▸ **PAGE TEXT**

Community Engagement
A letter from the President
At Opening Convocation this year, I highlighted the rich array of opportunities our newest students will have to engage with our local community in a way that enriches their educations and makes positive contributions to Providence and Rhode Island. I challenged them to consider how they will be involved in this work, whether it be by tutoring high school students, working on vaccination campaigns, or supporting immigrant communities, among so many other options.
Brown’s commitment to community engagement is not new. For decades, Brown students, faculty, and staff have actively collaborated with local organizations and residents in ways that support K-12 education, improve the health of Rhode Islanders, support the local economy, and address many other community challenges. In many cases, these community connections are fostered through the Swearer Center for Public Service. But numerous academic units across Brown—like the School of Public Health, the Department of Education, the Institute at Brown for Environment and Society, and many more—regularly weave community engagement into their teaching and research.
Brown has a distinctive approach to community engagement, which is grounded in two core beliefs. One is that community engagement and knowledge production are mutually reinforcing. What we do in the community is not divorced from what we do in classrooms, laboratories, and libraries. In fact, our knowledge is the most precious asset we can bring to local communities.
Another is that community engagement must be grounded in mutual respect. This takes self-awareness and humility. It means acknowledging that we don’t have all the answers, and that we may not even be asking the right questions. Building strong, reciprocal relationships with community members and organizations requires that we take the time necessary to build bonds of trust.
This approach has resulted in deep connections between teaching, research, and community engagement. To give a few examples, a team of Brown researchers working with Rhode Island’s Nonviolence Institute has collected data to track the results of various interventions to address violence in the city. And Meredith Hastings, Professor of Earth, Environmental, and Planetary Sciences, has engaged student researchers to measure air quality in Providence and track how pollutants spread across the city. Their work resulted in an injunction against a local scrapyard after a fire spewed hazardous smoke that drifted across the city.

▸ **INFORMATION GIVEN**

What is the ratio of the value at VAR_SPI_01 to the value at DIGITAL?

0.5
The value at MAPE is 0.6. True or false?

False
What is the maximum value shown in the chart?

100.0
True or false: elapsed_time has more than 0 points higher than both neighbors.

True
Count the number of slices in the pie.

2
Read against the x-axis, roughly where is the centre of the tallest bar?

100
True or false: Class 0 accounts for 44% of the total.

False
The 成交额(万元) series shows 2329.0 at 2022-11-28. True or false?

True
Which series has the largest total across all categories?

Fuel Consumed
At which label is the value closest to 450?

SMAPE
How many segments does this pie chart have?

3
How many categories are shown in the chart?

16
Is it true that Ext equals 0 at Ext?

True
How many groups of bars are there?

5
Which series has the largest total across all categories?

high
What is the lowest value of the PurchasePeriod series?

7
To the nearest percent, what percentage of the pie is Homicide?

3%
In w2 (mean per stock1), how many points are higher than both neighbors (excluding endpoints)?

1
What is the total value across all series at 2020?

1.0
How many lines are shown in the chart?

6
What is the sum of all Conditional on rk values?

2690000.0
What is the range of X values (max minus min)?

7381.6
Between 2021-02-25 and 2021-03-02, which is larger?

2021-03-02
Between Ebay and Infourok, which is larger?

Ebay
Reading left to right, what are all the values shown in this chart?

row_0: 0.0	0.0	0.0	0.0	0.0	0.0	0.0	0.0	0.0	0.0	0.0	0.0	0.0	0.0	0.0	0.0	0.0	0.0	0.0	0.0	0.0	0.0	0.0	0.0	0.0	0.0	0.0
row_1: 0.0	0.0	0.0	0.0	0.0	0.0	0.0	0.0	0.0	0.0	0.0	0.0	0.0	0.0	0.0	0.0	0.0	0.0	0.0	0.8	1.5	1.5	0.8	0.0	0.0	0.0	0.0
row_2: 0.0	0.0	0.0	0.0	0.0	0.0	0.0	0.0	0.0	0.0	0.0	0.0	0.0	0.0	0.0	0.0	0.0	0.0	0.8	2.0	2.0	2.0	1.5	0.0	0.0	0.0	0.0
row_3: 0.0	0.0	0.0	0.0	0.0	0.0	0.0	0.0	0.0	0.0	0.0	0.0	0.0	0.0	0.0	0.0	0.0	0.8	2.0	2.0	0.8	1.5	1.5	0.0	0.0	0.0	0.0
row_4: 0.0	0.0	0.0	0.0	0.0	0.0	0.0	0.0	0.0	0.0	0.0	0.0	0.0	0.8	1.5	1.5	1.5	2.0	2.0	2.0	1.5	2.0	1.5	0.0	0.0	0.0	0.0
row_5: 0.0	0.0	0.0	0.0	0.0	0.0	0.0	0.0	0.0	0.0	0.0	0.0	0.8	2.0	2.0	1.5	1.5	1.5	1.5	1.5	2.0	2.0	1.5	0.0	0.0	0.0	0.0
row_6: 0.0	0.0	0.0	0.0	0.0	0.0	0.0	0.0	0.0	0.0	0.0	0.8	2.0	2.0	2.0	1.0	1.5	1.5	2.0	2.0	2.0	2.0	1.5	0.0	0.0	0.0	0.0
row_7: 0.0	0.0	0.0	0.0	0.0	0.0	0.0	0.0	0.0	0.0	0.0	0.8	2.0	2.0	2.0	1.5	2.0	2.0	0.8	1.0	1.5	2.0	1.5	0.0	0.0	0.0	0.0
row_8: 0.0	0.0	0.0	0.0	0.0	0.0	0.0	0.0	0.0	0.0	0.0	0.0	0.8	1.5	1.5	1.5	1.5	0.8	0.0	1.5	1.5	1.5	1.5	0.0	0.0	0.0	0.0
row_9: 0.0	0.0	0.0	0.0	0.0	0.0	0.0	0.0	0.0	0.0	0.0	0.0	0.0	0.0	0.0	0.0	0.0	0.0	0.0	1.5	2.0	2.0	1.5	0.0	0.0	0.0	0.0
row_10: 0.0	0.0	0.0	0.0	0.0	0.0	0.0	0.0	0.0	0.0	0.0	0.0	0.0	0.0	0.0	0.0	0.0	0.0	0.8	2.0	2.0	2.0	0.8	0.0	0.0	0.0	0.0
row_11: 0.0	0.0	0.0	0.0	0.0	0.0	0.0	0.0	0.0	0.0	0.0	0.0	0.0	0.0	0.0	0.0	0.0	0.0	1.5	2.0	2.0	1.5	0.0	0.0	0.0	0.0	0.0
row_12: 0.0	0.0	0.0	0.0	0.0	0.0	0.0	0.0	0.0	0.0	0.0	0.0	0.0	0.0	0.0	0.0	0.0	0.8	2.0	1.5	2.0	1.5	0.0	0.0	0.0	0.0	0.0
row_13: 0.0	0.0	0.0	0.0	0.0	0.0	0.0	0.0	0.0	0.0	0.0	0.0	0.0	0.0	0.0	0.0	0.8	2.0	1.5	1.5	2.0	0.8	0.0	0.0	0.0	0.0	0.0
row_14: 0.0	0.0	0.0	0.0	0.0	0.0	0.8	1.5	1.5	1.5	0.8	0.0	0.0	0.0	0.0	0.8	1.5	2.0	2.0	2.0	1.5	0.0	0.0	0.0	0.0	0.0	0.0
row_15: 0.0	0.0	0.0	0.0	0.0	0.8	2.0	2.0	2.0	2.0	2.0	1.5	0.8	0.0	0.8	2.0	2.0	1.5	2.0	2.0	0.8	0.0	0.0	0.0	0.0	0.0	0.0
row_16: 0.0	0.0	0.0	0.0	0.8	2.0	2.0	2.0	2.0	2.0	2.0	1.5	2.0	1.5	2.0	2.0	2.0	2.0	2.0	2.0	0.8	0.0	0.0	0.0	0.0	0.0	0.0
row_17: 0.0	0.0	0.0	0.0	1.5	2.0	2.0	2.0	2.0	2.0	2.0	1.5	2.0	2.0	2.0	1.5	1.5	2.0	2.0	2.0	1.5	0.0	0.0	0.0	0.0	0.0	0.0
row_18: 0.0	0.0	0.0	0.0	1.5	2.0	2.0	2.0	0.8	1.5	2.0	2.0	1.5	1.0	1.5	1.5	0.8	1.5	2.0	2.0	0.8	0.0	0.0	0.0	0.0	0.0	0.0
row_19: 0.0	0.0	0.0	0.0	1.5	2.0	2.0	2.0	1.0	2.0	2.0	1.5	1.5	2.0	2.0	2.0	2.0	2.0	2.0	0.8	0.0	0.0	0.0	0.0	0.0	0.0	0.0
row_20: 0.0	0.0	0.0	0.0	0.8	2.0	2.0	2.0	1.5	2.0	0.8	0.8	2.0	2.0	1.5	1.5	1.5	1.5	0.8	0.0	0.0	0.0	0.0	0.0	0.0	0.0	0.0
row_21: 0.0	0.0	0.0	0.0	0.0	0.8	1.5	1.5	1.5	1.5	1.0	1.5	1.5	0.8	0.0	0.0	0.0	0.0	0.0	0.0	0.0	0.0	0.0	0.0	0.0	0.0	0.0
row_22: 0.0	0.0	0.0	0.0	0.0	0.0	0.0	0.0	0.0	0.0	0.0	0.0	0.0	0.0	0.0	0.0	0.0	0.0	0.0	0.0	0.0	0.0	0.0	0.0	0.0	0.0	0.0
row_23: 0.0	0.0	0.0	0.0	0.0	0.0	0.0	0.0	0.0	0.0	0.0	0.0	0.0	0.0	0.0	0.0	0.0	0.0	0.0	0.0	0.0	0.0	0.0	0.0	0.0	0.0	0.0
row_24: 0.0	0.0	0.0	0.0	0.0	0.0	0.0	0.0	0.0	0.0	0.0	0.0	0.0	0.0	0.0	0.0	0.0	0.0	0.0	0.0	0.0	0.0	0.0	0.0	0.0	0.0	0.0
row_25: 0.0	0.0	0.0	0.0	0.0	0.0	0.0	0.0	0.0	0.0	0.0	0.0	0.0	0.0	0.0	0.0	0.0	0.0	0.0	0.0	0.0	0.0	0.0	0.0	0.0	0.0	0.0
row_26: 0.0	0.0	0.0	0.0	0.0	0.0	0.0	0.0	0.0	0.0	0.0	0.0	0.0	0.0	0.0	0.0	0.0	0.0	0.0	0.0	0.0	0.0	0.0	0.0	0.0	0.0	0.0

▸ **ACTIONS TO TAKE**
**A.** Translate this sentence from the letter on community engagement into Spanish: "Brown’s commitment to community engagement is not new."
**B.** Continue the letter on community engagement, starting after its last sentence.

▸ **ANSWERS TO THE PROBLEMS**
**A.** El compromiso de Brown con la participación comunitaria no es nuevo.

**B.**
In some cases, students focus on community engagement outside of Rhode Island. For example, a course offered last spring by Assistant Professor of Epidemiology Erica Walker on rural public health brought together students from Brown and Tougaloo College, a historically Black college in Jackson, Mississippi, that has been Brown’s partner for 60 years. The students worked together on a project to address environmental pollution in a small rural town in Mississippi.
One of my priorities is to strengthen Brown’s work in community engagement. Last spring, Vice President for Community Engagement and Executive Director of the Swearer Center Mary Jo (MJ) Callan unveiled Brown’s new “Community Engagement Agenda: A Call to Partnership and Action,” which will take our community engagement efforts to the next level.
This plan addresses one of the biggest challenges of building strong community partnerships—building the right connections—by making it easier for potential community partners to learn how to connect with Brown, and by helping Brown students and scholars identify community needs. MJ and her team will promote coordination across the campus, identify community needs and match them with campus resources, and help build upon relationships with the local community by leveraging shared interests to create impactful partnerships.
Brown is deeply committed to advancing this work. I am confident that together we can drive toward a new era of partnership to make an even more meaningful and positive difference in Providence and Rhode Island.